══ Excerpt provided
The OnQueryNewPalette and OnPaletteChanged handlers in the previous section assume that the window to be updated is the application's main window. In a document/view application, that's not the case; the views need updating, not the top-level window. The ideal solution would be to put the OnQueryNewPalette and OnPaletteChanged handlers in the view class, but that won't work because views don't receive palette messages—only top-level windows do.
What most document/view applications do instead is have their main windows update the views in response to palette messages. The following OnQueryNewPalette and OnPaletteChanged handlers work well for most SDI applications:
BOOL CMainFrame::OnQueryNewPalette () { CDocument* pDoc = GetActiveDocument (); if (pDoc != NULL) GetActiveDocument ()->UpdateAllViews (NULL); return TRUE; } void CMainFrame::OnPaletteChanged (CWnd* pFocusWnd) { if (pFocusWnd != this) { CDocument* pDoc = GetActiveDocument (); if (pDoc != NULL) GetActiveDocument ()->UpdateAllViews (NULL); } } |
Palettes are a little trickier in MDI applications. If each open document has a unique palette associated with it (as is often the case), the active view should be redrawn using a foreground palette and inactive views should be redrawn using background palettes. Another issue with MDI applications that use multiple palettes is the need to update the views' colors as the user clicks among views. The best solution is to override CView::OnActivateView so that a view knows when it's activated or deactivated and can realize its palette accordingly. For a good example of palette handling in MDI applications, see the DIBLOOK sample program provided with Visual C++.
Now that you understand the mechanics of palette usage, ask yourself this question: How do I know if I need a logical palette in the first place? If color accuracy is of paramount concern, you'll probably want to use a logical palette when your application runs on a palletized 256-color video adapter. But the same application doesn't need a logical palette when the hardware color depth is 24 bits because in that environment perfect color output comes for free. And if the application runs on a standard 16-color VGA, palettes are extraneous because the system palette contains 16 static colors that leave no room for colors in logical palettes.
════
══ Provided material
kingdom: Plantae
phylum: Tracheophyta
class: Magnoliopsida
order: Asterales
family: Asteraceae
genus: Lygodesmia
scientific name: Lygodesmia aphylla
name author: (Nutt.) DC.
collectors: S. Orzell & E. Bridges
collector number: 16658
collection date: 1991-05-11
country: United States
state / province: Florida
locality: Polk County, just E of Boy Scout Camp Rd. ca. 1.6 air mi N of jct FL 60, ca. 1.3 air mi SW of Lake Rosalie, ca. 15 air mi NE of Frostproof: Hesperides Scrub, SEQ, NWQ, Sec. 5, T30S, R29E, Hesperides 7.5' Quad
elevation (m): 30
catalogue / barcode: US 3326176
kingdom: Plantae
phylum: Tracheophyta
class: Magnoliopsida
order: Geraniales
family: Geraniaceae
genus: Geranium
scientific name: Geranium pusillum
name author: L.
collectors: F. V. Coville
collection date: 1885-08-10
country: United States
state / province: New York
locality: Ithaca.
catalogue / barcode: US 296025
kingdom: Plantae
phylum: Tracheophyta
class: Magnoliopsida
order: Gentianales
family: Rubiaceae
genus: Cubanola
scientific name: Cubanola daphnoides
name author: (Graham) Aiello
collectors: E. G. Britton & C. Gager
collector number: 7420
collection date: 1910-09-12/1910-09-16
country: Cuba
════
Directions:
• A. In the palette excerpt, which method should be overridden so that a view in an MDI application knows when it is activated or deactivated?
• B. Rewrite every line of the records as a Markdown table with two columns, Row and Line. Number the rows in order and leave out blank lines.

Solved problems:
• A. CView::OnActivateView

• B.
| Row | Line |
|---|---|
| 1 | kingdom: Plantae |
| 2 | phylum: Tracheophyta |
| 3 | class: Magnoliopsida |
| 4 | order: Asterales |
| 5 | family: Asteraceae |
| 6 | genus: Lygodesmia |
| 7 | scientific name: Lygodesmia aphylla |
| 8 | name author: (Nutt.) DC. |
| 9 | collectors: S. Orzell & E. Bridges |
| 10 | collector number: 16658 |
| 11 | collection date: 1991-05-11 |
| 12 | country: United States |
| 13 | state / province: Florida |
| 14 | locality: Polk County, just E of Boy Scout Camp Rd. ca. 1.6 air mi N of jct FL 60, ca. 1.3 air mi SW of Lake Rosalie, ca. 15 air mi NE of Frostproof: Hesperides Scrub, SEQ, NWQ, Sec. 5, T30S, R29E, Hesperides 7.5' Quad |
| 15 | elevation (m): 30 |
| 16 | catalogue / barcode: US 3326176 |
| 17 | kingdom: Plantae |
| 18 | phylum: Tracheophyta |
| 19 | class: Magnoliopsida |
| 20 | order: Geraniales |
| 21 | family: Geraniaceae |
| 22 | genus: Geranium |
| 23 | scientific name: Geranium pusillum |
| 24 | name author: L. |
| 25 | collectors: F. V. Coville |
| 26 | collection date: 1885-08-10 |
| 27 | country: United States |
| 28 | state / province: New York |
| 29 | locality: Ithaca. |
| 30 | catalogue / barcode: US 296025 |
| 31 | kingdom: Plantae |
| 32 | phylum: Tracheophyta |
| 33 | class: Magnoliopsida |
| 34 | order: Gentianales |
| 35 | family: Rubiaceae |
| 36 | genus: Cubanola |
| 37 | scientific name: Cubanola daphnoides |
| 38 | name author: (Graham) Aiello |
| 39 | collectors: E. G. Britton & C. Gager |
| 40 | collector number: 7420 |
| 41 | collection date: 1910-09-12/1910-09-16 |
| 42 | country: Cuba |